We are in need of greater fearlessness! The challenges of the day can send one hiding in a corner or lashing out in anger and despair. What we need instead is people with the courage to face our fears and forge the alternative future we envision.

We know that hiding in the corner doesn’t help. We can understand a child who is afraid of the dark, and we will take opportunities to make them more comfortable with darkness. But it’s harder to excuse the adult who is afraid of the light. Too often fear, originating in issues of the past or expectations for the future, immobilizes. If only we can live more in the present, we will realize we are alive, the sky is still above us and the earth under our feet. 

Some believe that fear is also the origin of anger and even hate. They define hate as a secondary emotion that arises from fear. It could be the fear of rejection or loss; the fear of abandonment or replacement; the fear of mortality and death. We saw this relationship between fear and hate come into clearer focus in the recent “hate crime” in Buffalo, where the killer cited the “Replacement Theory” for murdering 10 Black people in the Tops supermarket. His writings included “statements that his motivation for the attack was to prevent Black people from replacing white people and eliminating the white race, and to inspire others to commit similar racially-motivated attacks.” 

There are those who believe the addiction to guns in this country is the result of fear. Most research comparing gun owners to non-gun owners suggests that ownership is rooted in fear. And a 2018 study found that there were more guns in the U.S. than people; 393.3 million weapons to 330 million people. We are the only country in the world with more guns than people! All reports since 2018 suggest the numbers have only increased in the last four years, as mass shootings heighten the fear of government intervention and gun owners stock up on new weapons. 

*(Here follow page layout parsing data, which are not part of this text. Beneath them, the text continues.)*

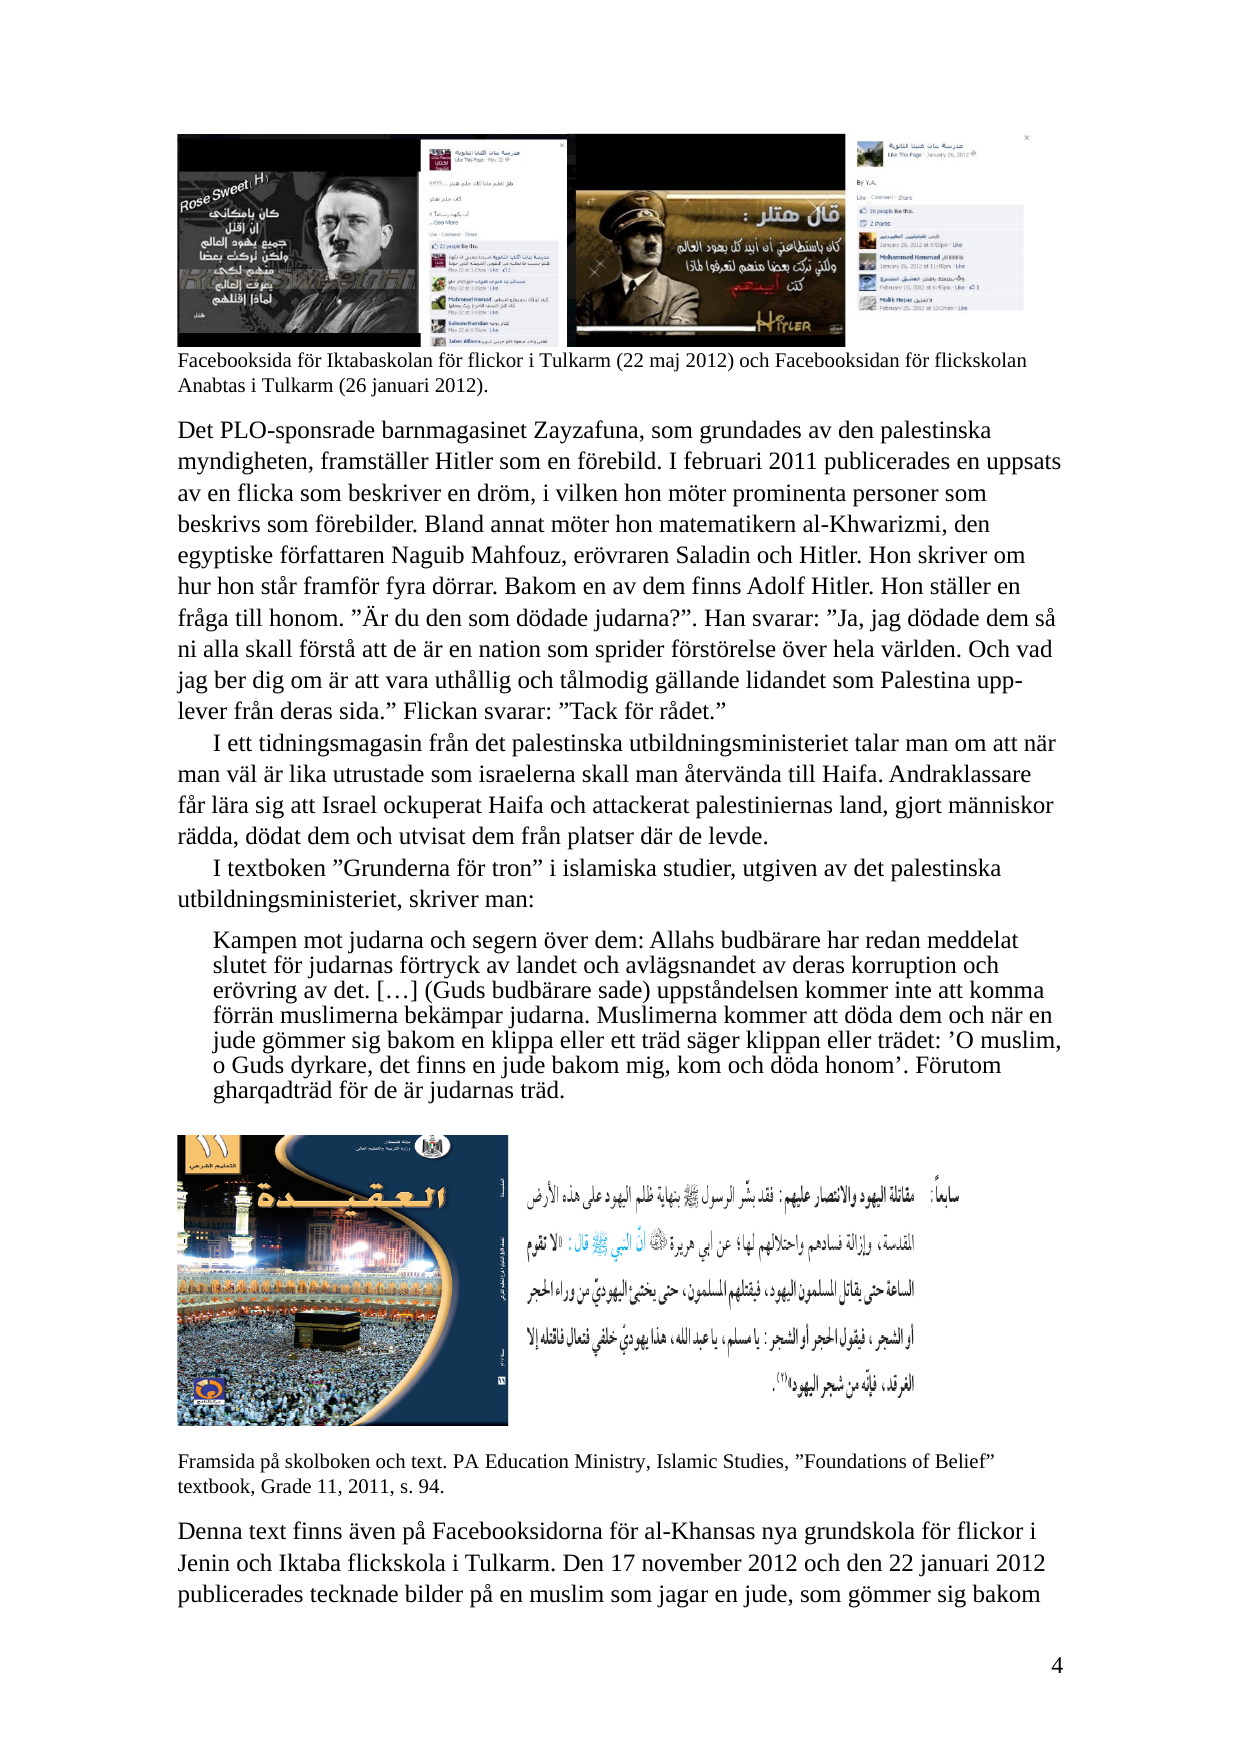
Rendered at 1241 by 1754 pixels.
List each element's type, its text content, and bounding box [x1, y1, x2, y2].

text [177, 1514, 1063, 1608]
picture [514, 1135, 975, 1423]
text I ett tidningsmagasin från det palestinska utbildningsministeriet talar man om att när man väl är lika utrustade som israelerna skall man återvända till Haifa. Andraklassare får lära sig att Israel ockuperat Haifa och attackerat palestiniernas land, gjort människor rädda, dödat dem och utvisat dem från platser där de levde. [177, 725, 1063, 850]
text Det PLO-sponsrade barnmagasinet Zayzafuna, som grundades av den palestinska myndigheten, framställer Hitler som en förebild. I februari 2011 publicerades en uppsats av en flicka som beskriver en dröm, i vilken hon möter prominenta personer som beskrivs som förebilder. Bland annat möter hon matematikern al-Khwarizmi, den egyptiske författaren Naguib Mahfouz, erövraren Saladin och Hitler. Hon skriver om hur hon står framför fyra dörrar. Bakom en av dem finns Adolf Hitler. Hon ställer en fråga till honom. ”Är du den som dödade judarna?”. Han svarar: ”Ja, jag dödade dem så ni alla skall förstå att de är en nation som sprider förstörelse över hela världen. Och vad jag ber dig om är att vara uthållig och tålmodig gällande lidandet som Palestina upplever från deras sida.” Flickan svarar: ”Tack för rådet.” [177, 413, 1063, 725]
text Facebooksida för Iktabaskolan för flickor i Tulkarm (22 maj 2012) och Facebooksidan för flickskolan Anabtas i Tulkarm (26 januari 2012). [177, 347, 1063, 397]
text I textboken ”Grunderna för tron” i islamiska studier, utgiven av det palestinska utbildningsministeriet, skriver man: [177, 850, 1063, 913]
picture [177, 1135, 509, 1426]
text Kampen mot judarna och segern över dem: Allahs budbärare har redan meddelat slutet för judarnas förtryck av landet och avlägsnandet av deras korruption och erövring av det. […] (Guds budbärare sade) uppståndelsen kommer inte att komma förrän muslimerna bekämpar judarna. Muslimerna kommer att döda dem och när en jude gömmer sig bakom en klippa eller ett träd säger klippan eller trädet: ’O muslim, o Guds dyrkare, det finns en jude bakom mig, kom och döda honom’. Förutom gharqadträd för de är judarnas träd. [213, 928, 1063, 1103]
text Framsida på skolboken och text. PA Education Ministry, Islamic Studies, ”Foundations of Belief” textbook, Grade 11, 2011, s. 94. [177, 1448, 1063, 1498]
picture [177, 133, 1032, 347]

A case in point: there were approximately 8.5 million assault weapons in circulation after the assault weapons ban ended in 2004. In 2020, the National Shooting Sports Foundation estimated there were around 19.8 million. 

Perhaps if gun owners are fated to be fearful people, they should be afraid of the statistics. Owning a firearm is linked to increased risks of suicide, accidental injury and death and violence against women. One can speculate on the fear factors involved in preferring concealed carry to a locked cabinet at home; or if gun owners have better mental health and sounder sleep.

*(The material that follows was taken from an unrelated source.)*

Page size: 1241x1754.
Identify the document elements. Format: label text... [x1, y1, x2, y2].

Gandhi wrote rather extensively about fear. “When God is our protector and companion, why or whom shall we fear, however fierce be the storm, however deep the darkness.” And again, “Fear is a worse disease than malaria or Kalaazar; these diseases kill the body, fear kills the soul. A fear-stricken man can never know God, and one who knows God will never fear a mortal man.”

The Christian faith also seems clear, which makes one wonder what Bible, gun-toting pastors and church ushers, are reading? Try, “There is no room for fear in love; perfect love banishes fear.” And again, for those who allow their fear to turn into hate; “If a man says, ‘I love God,’ while hating his brother, he is a liar.”

Or, if you prefer, skip Gandhi and religious sentiment. Try the Oval Office of another age, “The only thing we have to fear is fear itself.”